Notre Dame president Fr. John Jenkins has issued a statement regarding his decision to permit performances of the Vagina Monologues. Here's what I take to be the fulcrum of his argument:

For these reasons, I am very determined that we not suppress speech on this campus. I am also determined that we never suppress or neglect the Gospel that inspired this University. As long as the Gospel message and the Catholic intellectual tradition are appropriately represented, we can welcome any serious debate on any thoughtful position here at Notre Dame.

The only exception I can imagine would come in the case of expression that is overt and insistent in its contempt for the values and sensibilities of this University, or of any of the diverse groups that form part of our community. This sort of expression is not at issue in the current debate, nor do I expect it to be an issue in the future.

Here's what Jenkins didn't say, but I wish he had:

Look, cut the claptrap. I've been around enough universities to know a serious intellectual assertion when I see one. The Vagina Monologues stunt is anti-discursive agit-prop. Any "arguments" it pretends to propose are freely accessible to any literate student with a library card. There's no book-burning going on. But to capitulate to the agit-prop by allowing the performance is to weaken the university's already weak resistance to secular partisan pressure.

Claims to academic freedom and liberty of speech do not apply. I do not say that they don't have value, merely that they are irrelevant to this controversy. Those who seek to stage the VM are keen not to vindicate freedom of speech but to advance a Leftist political agenda in matters of sexual morality. Were freedom of speech at issue, the agitators would be calling not for Ms. Ensler's opus but for public lectures by the Grand Kleagle of the Ku Klux Klan and by -- what's his name? -- that crack-pot preacher from Kansas who always shows up at gay parades with the GOD HATES FAGS signs. Fred Phelps, that's the guy. Phelps and Enser are in every intellectual respect identical twins, though ideologically separated at birth, and anyone who suggests the contrary has, to put it charitably, been overly influenced by one or the other. If the faculty came to me and pleaded, "We need to hear Fred Phelps in order to justify our prestige as academics unafraid of repellent ideas!" I could respect their integrity. They would, moreover, demonstrate rare candor by acknowledging what opinions are least likely to find a hearing among their peers. But only a whore -- a whore terrified by the prospect of her patron's displeasure -- could state that the Vagina Monologues pose a serious challenge to conformism or fear. Regrettably, there is no shortage of harlotry at play in this controversy.

Suppose a group of ND students took it into their minds that their Second Amendment rights needed vindication; after all, no one can deny that these rights are severely abridged on our campus.
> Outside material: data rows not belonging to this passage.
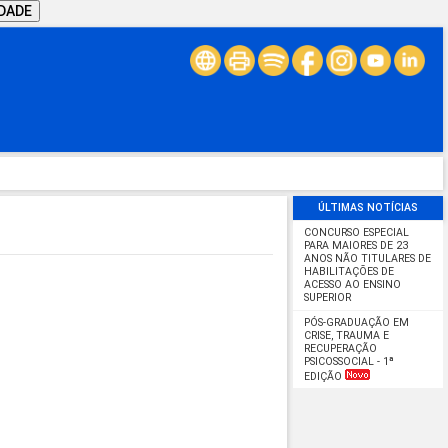
IDADE
ÚLTIMAS NOTÍCIAS
CONCURSO ESPECIAL
PARA MAIORES DE 23
ANOS NÃO TITULARES DE
HABILITAÇÕES DE
ACESSO AO ENSINO
SUPERIOR
PÓS-GRADUAÇÃO EM
CRISE, TRAUMA E
RECUPERAÇÃO
PSICOSSOCIAL - 1ª
EDIÇÃO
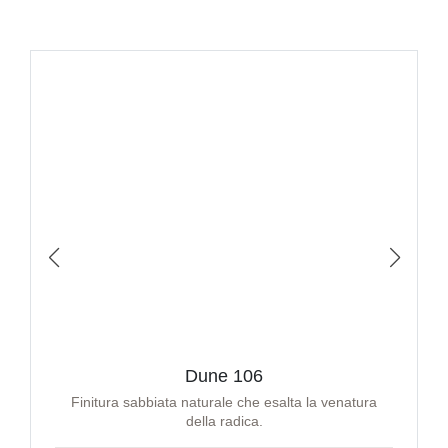
Dune 106
Finitura sabbiata naturale che esalta la venatura
della radica.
Imagine that, in addition to sponsoring provocative lectures arguing for an unconstrained right to bear arms, the students initiated a Second To None Week in which they carried 12-gauge shotguns (unloaded, let's say) to and from class and the dining halls. Would this stunt provoke a public reaction? Yes. Would conformism and fear contribute to the reaction? Yes. Would we be rightly skeptical if the sponsors disavowed the intention to provoke and claimed it was purely an educational endeavor? Yes. Would the same faculty who rushed to the defense of the Vagina Monologues on grounds of academic freedom lend their vocal support to Second To None Week? I doubt it, folks. I've been around. I can recognize an academic harlot.

A free man, however, need not succumb to solicitation. I am exercising this freedom in refusing to permit the performance of the Vagina Monologues. In the same spirit, and for the same reasons, I am declining to award to Reverend Fred Phelps the Theodore Hesburgh Chair of Social Ethics in the Notre Dame Department of Theology. I do not believe the immortal soul of any student, any staff member, or any professor will be imperilled by my thus inconveniencing their access to the thought of Ensler and Phelps. I believe the academy itself will be but slightly wounded by this curtailment of liberty. I believe God will forgive me if I have not judged aright.